• [DOCUMENT SECTION]
Dear Seoulites:
While I’ve had many a night out in Hongdae in Seoul, it
never ceases to surprise me the weird things I see and how many new places my friends and I find. I’ll take you on a little tour of what I’ve
seen and done so far in this bustling and popular district that truly is the
nightlife soul of Seoul.
Stepping out of the exit 9 at Hongik station (of course,
after a good 5 minutes of being herded out like a sheep and losing all sense of
personal space), you seriously don’t know where to look. Street food all around
you, bright lights, throngs of people heading to restaurants and bars, exciting
stores lining the streets...
One thing I noticed right away was the abundance of Ho bars.
I think any Seoulite who has even been to Hongdae once would agree. Sure, I
thought it was excessive in Bupyeong with its tripartite collection of Ho Bars:
Ho bar I, Ho Bar II and Ho Bar III... but so far my friends and I have seen all
the way up to Ho Bar XII. Can’t count that high in roman numerals? It’s 12.
Twelve Ho Bars. They’re all quite similar with their wooden floors, walls,
stairs, tables and their disco lights on a little dance floor and their
hof-style service where they prefer you to order food when you order drinks.
When it was warmer out in September and October, the music
park became a magnet for us and our near-empty wallets, tempting us with its
vibrant musical atmosphere and “do-it-yourself outdoor-bar”, made possible by
cheap convenience store drinks. Most popular convenience store drinks? Most
definitely Cass and Soju cocktails, with OJ and Aloe juice being the most
popular mixes. So far I’ve seen traditional Korean dance and drumming, Korean
rappers, indie bands, and buskers/street performers.

• [CHALLENGE A]
Answer these from the Hongdae piece:
(i) Which exit of Hongik station does the piece describe stepping out of?
(ii) What is the highest-numbered Ho Bar the writer and friends have seen?
(iii) Which two mixes are named as the most popular?

• [MATERIAL SUPPLIED]
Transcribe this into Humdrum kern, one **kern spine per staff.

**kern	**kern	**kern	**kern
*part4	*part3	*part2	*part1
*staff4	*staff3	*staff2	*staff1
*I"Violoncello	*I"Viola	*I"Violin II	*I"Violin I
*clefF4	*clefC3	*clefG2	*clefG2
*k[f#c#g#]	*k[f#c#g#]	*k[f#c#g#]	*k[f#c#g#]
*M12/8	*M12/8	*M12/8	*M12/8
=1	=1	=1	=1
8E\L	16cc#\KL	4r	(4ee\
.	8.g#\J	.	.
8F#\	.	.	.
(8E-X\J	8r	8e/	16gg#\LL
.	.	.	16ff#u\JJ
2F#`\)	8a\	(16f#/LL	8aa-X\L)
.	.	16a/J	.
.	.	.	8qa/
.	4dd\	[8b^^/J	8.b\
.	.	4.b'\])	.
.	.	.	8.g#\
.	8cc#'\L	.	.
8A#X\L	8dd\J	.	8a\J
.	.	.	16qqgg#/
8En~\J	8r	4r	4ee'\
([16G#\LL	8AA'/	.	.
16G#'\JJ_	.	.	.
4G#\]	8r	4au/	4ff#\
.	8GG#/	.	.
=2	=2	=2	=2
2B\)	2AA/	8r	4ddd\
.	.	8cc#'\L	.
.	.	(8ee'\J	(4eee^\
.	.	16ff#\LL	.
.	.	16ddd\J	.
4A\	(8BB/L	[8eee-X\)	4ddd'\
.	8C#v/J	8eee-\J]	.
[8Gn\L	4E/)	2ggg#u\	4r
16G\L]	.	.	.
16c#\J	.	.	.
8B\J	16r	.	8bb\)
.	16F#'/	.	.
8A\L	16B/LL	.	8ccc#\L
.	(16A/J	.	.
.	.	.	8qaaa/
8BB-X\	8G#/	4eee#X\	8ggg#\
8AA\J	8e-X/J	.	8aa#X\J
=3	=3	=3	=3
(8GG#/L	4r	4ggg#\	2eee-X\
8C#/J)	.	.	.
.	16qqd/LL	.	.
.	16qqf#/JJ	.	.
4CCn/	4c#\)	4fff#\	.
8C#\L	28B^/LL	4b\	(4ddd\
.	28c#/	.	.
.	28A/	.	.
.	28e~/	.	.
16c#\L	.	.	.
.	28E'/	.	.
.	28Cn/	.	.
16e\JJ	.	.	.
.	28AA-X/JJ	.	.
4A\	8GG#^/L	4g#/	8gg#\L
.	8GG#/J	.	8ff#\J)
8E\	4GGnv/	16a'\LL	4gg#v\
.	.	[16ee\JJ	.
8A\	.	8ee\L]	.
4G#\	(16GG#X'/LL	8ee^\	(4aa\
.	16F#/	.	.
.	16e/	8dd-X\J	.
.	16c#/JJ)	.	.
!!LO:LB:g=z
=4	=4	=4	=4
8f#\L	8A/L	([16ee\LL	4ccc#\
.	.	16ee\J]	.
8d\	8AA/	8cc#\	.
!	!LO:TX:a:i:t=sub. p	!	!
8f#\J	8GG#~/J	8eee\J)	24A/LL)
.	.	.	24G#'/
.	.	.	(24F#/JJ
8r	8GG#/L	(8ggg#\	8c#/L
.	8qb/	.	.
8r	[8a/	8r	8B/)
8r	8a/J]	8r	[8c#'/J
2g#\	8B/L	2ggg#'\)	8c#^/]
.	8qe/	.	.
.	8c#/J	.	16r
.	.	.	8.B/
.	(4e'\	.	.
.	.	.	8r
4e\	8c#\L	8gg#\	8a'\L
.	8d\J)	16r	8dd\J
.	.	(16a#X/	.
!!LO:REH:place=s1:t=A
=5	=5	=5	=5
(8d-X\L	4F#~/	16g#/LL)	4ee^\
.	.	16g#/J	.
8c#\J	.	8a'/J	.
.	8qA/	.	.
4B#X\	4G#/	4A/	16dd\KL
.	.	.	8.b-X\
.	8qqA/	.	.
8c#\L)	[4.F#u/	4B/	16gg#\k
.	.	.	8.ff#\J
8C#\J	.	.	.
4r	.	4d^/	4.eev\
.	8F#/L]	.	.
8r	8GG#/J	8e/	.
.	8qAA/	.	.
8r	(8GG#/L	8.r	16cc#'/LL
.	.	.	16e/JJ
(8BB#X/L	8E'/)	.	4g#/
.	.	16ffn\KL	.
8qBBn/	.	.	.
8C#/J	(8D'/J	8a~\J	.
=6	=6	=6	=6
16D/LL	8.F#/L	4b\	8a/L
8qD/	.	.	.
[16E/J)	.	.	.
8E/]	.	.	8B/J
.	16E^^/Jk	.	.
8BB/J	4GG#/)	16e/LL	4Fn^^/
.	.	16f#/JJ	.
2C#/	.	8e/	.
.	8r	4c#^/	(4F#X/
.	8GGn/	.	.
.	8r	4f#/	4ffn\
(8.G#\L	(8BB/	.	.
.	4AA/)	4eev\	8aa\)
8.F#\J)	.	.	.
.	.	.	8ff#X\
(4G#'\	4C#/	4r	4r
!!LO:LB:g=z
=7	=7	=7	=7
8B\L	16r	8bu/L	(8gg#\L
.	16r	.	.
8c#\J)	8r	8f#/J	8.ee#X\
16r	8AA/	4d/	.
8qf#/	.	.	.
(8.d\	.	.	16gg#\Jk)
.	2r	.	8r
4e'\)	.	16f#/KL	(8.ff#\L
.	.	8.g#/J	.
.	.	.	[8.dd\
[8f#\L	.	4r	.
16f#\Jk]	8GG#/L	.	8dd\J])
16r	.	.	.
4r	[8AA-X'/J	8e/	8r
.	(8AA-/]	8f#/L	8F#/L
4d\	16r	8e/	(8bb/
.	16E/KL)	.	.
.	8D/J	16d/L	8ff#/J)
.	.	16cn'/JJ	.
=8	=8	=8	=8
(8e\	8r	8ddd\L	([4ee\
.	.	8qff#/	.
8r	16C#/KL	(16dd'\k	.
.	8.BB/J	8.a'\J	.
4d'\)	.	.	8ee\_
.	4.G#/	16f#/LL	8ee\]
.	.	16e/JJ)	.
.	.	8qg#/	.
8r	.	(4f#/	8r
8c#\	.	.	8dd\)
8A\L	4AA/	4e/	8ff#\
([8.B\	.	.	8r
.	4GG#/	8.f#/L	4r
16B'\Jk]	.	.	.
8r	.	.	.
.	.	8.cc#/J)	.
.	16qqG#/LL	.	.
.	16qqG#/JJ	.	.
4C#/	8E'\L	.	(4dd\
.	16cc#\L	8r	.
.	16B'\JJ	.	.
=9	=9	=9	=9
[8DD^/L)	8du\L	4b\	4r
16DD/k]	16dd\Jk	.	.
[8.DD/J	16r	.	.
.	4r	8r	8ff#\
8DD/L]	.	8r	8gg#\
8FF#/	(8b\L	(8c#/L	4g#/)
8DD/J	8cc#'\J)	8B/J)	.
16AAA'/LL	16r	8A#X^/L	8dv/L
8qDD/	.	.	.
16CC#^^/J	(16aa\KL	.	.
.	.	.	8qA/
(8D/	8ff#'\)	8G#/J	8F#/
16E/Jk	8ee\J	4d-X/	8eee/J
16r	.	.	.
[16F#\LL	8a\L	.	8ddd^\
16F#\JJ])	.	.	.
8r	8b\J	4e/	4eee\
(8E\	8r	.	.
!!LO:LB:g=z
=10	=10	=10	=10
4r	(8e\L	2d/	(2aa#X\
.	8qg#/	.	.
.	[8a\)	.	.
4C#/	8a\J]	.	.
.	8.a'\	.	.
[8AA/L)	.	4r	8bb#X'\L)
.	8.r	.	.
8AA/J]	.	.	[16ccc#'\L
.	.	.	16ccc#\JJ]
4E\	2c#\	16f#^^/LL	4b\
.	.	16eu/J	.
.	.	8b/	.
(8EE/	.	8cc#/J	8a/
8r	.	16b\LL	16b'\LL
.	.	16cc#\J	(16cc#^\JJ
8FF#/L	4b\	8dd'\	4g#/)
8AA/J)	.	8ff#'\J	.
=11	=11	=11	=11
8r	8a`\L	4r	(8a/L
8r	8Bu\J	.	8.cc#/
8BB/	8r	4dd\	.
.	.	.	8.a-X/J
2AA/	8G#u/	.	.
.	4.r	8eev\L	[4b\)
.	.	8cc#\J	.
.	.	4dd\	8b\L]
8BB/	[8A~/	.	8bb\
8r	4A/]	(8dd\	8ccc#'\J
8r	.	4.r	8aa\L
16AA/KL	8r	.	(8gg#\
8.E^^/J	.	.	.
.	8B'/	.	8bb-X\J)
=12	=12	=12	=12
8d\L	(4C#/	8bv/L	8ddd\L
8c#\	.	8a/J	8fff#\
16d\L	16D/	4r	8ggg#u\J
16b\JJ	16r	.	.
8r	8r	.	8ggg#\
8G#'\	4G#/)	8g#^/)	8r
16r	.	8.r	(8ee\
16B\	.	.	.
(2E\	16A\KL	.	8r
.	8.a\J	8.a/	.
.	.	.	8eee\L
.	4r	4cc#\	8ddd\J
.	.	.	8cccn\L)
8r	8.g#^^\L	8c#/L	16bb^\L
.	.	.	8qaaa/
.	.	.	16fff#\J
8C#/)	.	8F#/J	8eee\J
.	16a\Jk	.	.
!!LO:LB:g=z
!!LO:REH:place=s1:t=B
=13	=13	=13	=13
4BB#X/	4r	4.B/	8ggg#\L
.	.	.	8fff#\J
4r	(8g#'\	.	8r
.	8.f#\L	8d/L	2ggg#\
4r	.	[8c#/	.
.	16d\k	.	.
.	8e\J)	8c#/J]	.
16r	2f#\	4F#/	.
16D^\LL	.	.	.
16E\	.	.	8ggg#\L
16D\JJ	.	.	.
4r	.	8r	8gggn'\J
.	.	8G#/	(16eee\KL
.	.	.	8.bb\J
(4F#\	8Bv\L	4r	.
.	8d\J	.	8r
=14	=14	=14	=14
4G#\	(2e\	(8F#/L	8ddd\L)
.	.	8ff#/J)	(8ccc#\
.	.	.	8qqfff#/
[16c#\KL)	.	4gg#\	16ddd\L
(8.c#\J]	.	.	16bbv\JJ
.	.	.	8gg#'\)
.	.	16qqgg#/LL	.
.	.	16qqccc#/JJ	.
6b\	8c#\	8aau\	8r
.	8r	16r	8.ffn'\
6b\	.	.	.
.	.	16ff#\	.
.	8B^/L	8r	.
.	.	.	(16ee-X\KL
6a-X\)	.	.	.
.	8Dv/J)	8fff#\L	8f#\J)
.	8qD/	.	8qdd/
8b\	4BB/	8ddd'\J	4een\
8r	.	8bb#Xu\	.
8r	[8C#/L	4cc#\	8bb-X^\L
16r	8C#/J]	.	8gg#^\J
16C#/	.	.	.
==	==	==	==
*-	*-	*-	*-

• [CHALLENGE B]
Pull out every line of the entries that contains the string "kern".

• [PROBLEM SOLUTION A]
(i) Exit 9
(ii) Ho Bar XII (twelve)
(iii) OJ and Aloe juice

• [PROBLEM SOLUTION B]
Transcribe this into Humdrum kern, one **kern spine per staff.
**kern	**kern	**kern	**kern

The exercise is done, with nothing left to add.